» Assignment: Count the lines in the entries below that contain the string "attache", and state only the resulting number.

» Provided information:
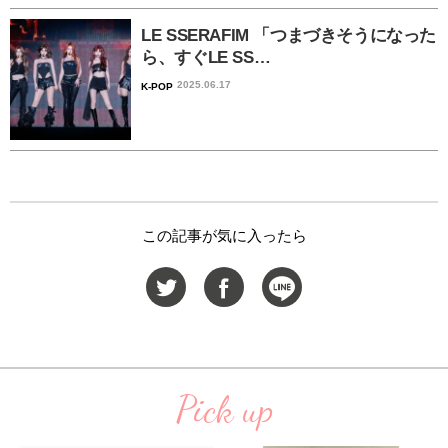
LE SSERAFIM 「つまづきそうになった
ら、すぐLE SS…
2025.06.17
K-POP
この記事が気に入ったら
Pick up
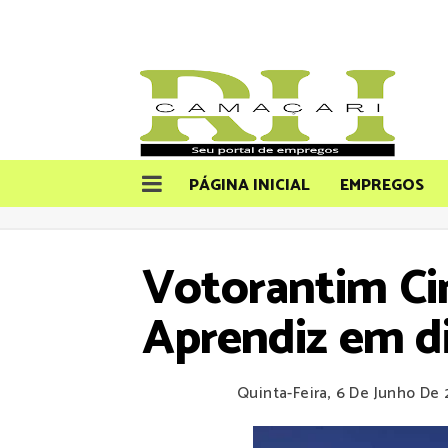
PÁGINA INICIAL
EMPREGOS
Votorantim Ci
Aprendiz em di
Quinta-Feira, 6 De Junho De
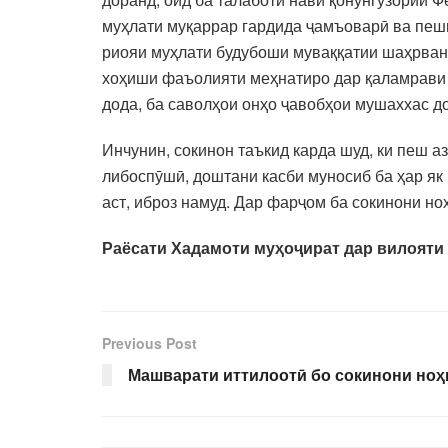
муҳлати муқаррар гардида ҷамъоварӣ ва пеш
риояи муҳлати будубоши муваққатии шаҳрван
хоҳиши фаъолияти меҳнатиро дар қаламрави и
дода, ба саволҳои онҳо ҷавобҳои мушаххас до
Инчунин, сокинон таъкид карда шуд, ки пеш 
либоспӯшӣ, доштани касби муносиб ба ҳар як 
аст, иброз намуд. Дар фарҷом ба сокинони но
Раёсати Хадамоти муҳоҷират дар вилояти
Previous Post
Машварати иттилоотӣ бо сокинони ноҳ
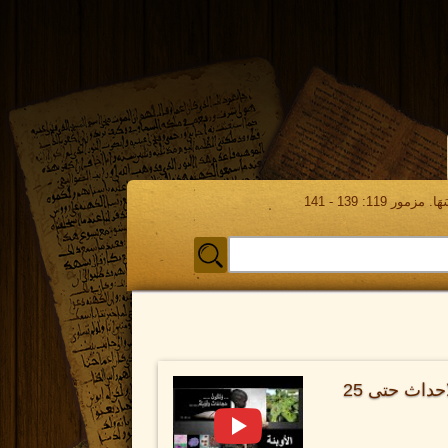
مور 119: 139 - 141
تعليق مختصر على بعض الاحداث حتى 25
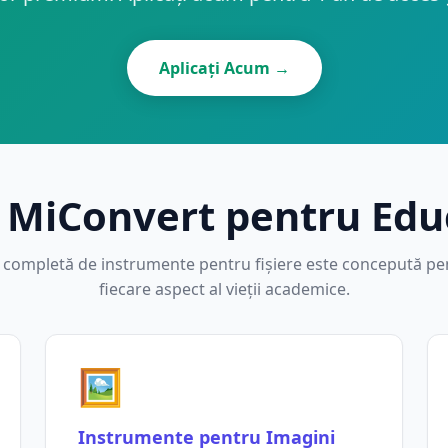
Aplicați Acum →
 MiConvert pentru Edu
 completă de instrumente pentru fișiere este concepută pe
fiecare aspect al vieții academice.
🖼️
Instrumente pentru Imagini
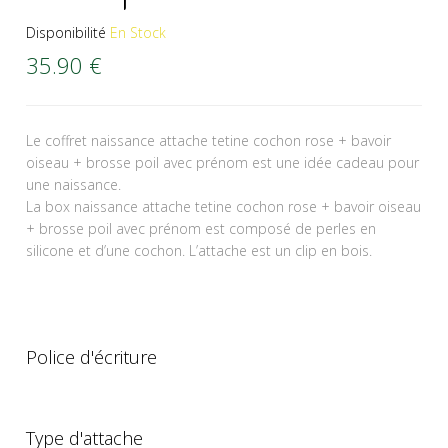
Disponibilité
En Stock
35.90
€
Le coffret naissance attache tetine cochon rose + bavoir
oiseau + brosse poil avec prénom est une idée cadeau pour
une naissance.
La box naissance attache tetine cochon rose + bavoir oiseau
+ brosse poil avec prénom est composé de perles en
silicone et d’une cochon. L’attache est un clip en bois.
Police d'écriture
Type d'attache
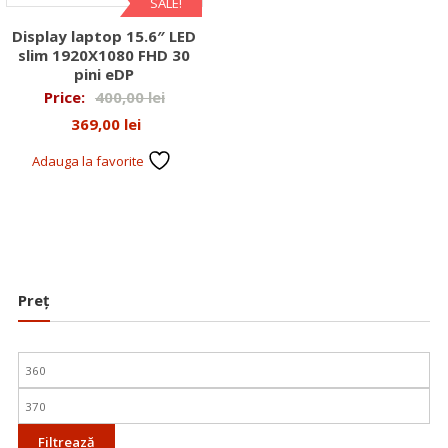
SALE!
Display laptop 15.6″ LED
slim 1920X1080 FHD 30
pini eDP
Prețul
Price:
400,00
lei
Prețul
inițial
369,00
lei
curent
a
Adauga la favorite
este:
fost:
369,00 lei.
400,00 lei.
Preț
Preț
minim
Preț
maxim
Filtrează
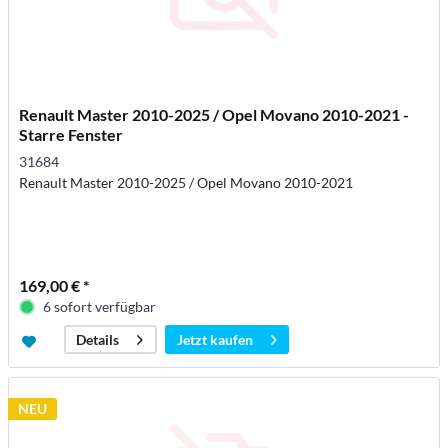
Renault Master 2010-2025 / Opel Movano 2010-2021 -
Starre Fenster
31684
Renault Master 2010-2025 / Opel Movano 2010-2021
169,00 € *
6 sofort verfügbar
Jetzt kaufen
Details
NEU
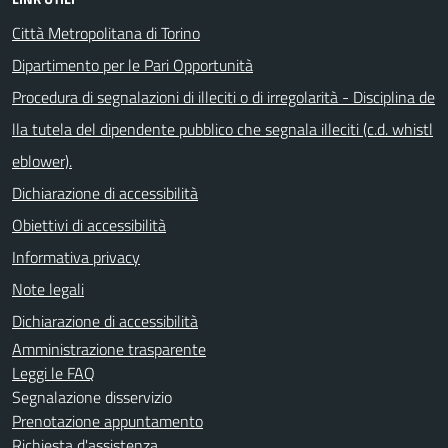
Città Metropolitana di Torino
Dipartimento per le Pari Opportunità
Procedura di segnalazioni di illeciti o di irregolarità - Disciplina de
lla tutela del dipendente pubblico che segnala illeciti (c.d. whistl
eblower).
Dichiarazione di accessibilità
Obiettivi di accessibilità
Informativa privacy
Note legali
Dichiarazione di accessibilità
Amministrazione trasparente
Leggi le FAQ
Segnalazione disservizio
Prenotazione appuntamento
Richiesta d'assistenza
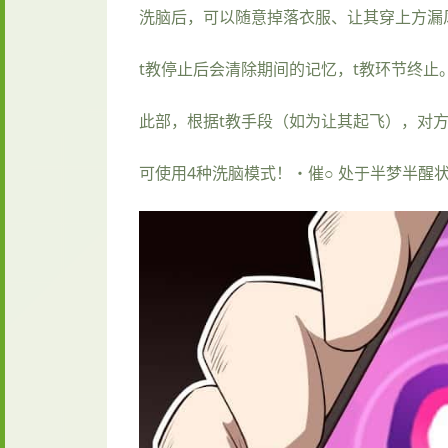
洗脑后，可以随意掉落衣服、让其穿上方漏
t教停止后会清除期间的记忆，t教环节终
此部，根据t教手段（如为让其起飞），对
可使用4种洗脑模式！・催○ 处于半梦半醒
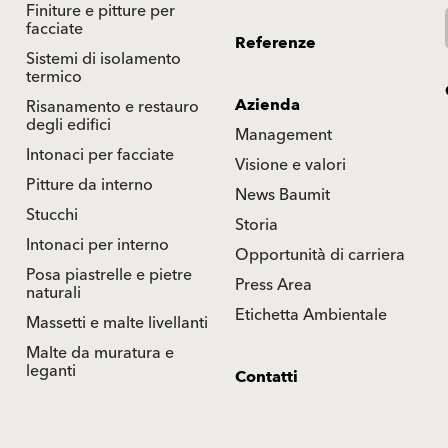
Finiture e pitture per
facciate
Referenze
Sistemi di isolamento
termico
Azienda
Risanamento e restauro
degli edifici
Management
Intonaci per facciate
Visione e valori
Pitture da interno
News Baumit
Stucchi
Storia
Intonaci per interno
Opportunità di carriera
Posa piastrelle e pietre
Press Area
naturali
Etichetta Ambientale
Massetti e malte livellanti
Malte da muratura e
leganti
Contatti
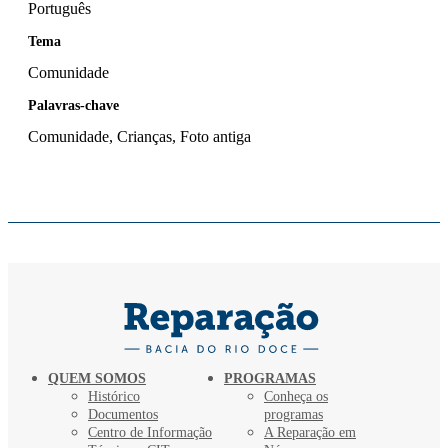
Português
Tema
Comunidade
Palavras-chave
Comunidade, Crianças, Foto antiga
QUEM SOMOS
PROGRAMAS
Histórico
Conheça os
Documentos
programas
Centro de Informação
A Reparação em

» Answer to this problem: 4